Irritable Bowel Syndrome
Irritable bowel syndrome (IBS) is among the most common digestive complaints, causing unpredictable episodes of diarrhea, gas, bloating and other symptoms in up to one in every five Americans at some point in their lives. The underlying cause isn't known.
Suspect infection if: You've gone camping or have traveled to parts of the world with poor sanitation. Contaminated food and/or water may contain organisms that cause persistent intestinal discomfort. In the US, these organisms are sometimes found on unwashed produce and in water from wells and streams.

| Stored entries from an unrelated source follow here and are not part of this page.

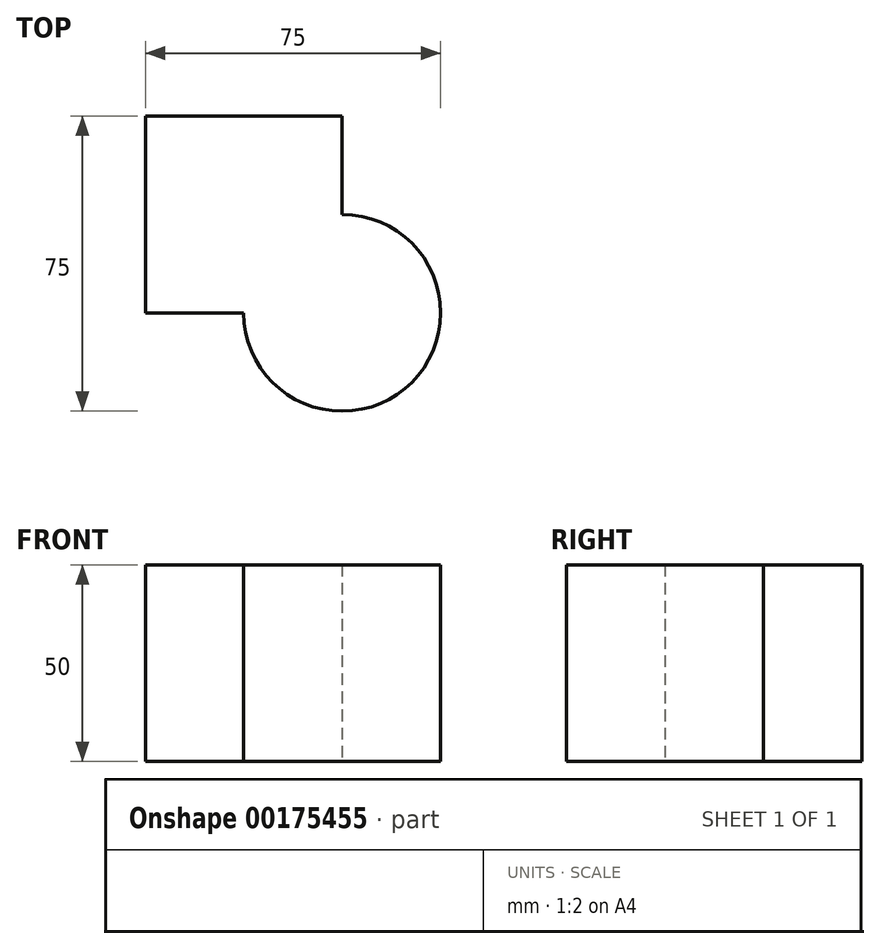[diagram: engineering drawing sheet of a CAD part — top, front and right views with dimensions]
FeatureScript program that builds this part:
annotation { "Feature Type Name" : "Feature", "Feature Type Description" : "" }
export const myFeature = defineFeature(function(context is Context, id is Id, definition is map)
    precondition{}
    {
        {
            var Q0;
            Q0=qCreatedBy(makeId("Top.planeOp"),FACE);
            var sketch = newSketch(context, id + "F0", { "sketchPlane" : qUnion([Q0])});
            skLineSegment(sketch, "E0.bottom", {"start": v(-19.8, 28.1) * mm, "end": v(30.2, 28.1) * mm});
            skLineSegment(sketch, "E0.top", {"start": v(-19.8, -21.9) * mm, "end": v(30.2, -21.9) * mm});
            skLineSegment(sketch, "E0.left", {"start": v(-19.8, 28.1) * mm, "end": v(-19.8, -21.9) * mm});
            skLineSegment(sketch, "E0.right", {"start": v(30.2, 28.1) * mm, "end": v(30.2, -21.9) * mm});
            skCircle(sketch, "E1", {"center": v(30.2, -21.9) * mm, "radius": 25 * mm});
            skSolve(sketch);
        }
        {
            var Q0;
            Q0 = qSketchRegion(id + "F0", true);
            extrude(context, id + "F1", {"entities" : qUnion([Q0]), "depth" : 50 * mm});
        }
    });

Possible cause: Giardia lamblia, a common organism that can rapidly multiply in the first section of the small intestine (duodenum) and cause mild, but persistent, gassiness and loose stools.
What to do: The infection, known as giardiasis, is diagnosed by testing stool samples, sometimes collected over several days. Either of two antibiotics, metronidazole (Flagyl or ifnidazole (Tindamax), is usually taken for three to five days.
Important: Avoid alcohol when using these drugs (and for three days afterward)--the combination can cause severe nausea, vomiting or cramps.
If you get an upset stomach when you drink alcohol, eat spicy foods or take aspirin, your doctor may have told you that you have inflammation in the lining of the stomach (gastritis) and to avoid these or other stomach "irritants."
Suspect infection if: Your stomach problems "came out of the blue"—and persist even after eliminating irritating foods from your diet and/or taking acid blockers, such as ranitidine (Zantac) or omeprazole (Prilosec).
Possible cause: H. pylori, which causes most ulcers, can burrow into the stomach lining, leading to irritation and inflammation.
What to do: Ask your doctor for a breath or stool test to check for H. pylori. If the bacterium is present, a one-week course of treatment—usually metronidazole, amoxicillin and bismuth subsalicylate (the active ingredient in PeptoBismol)—should eliminate the infection.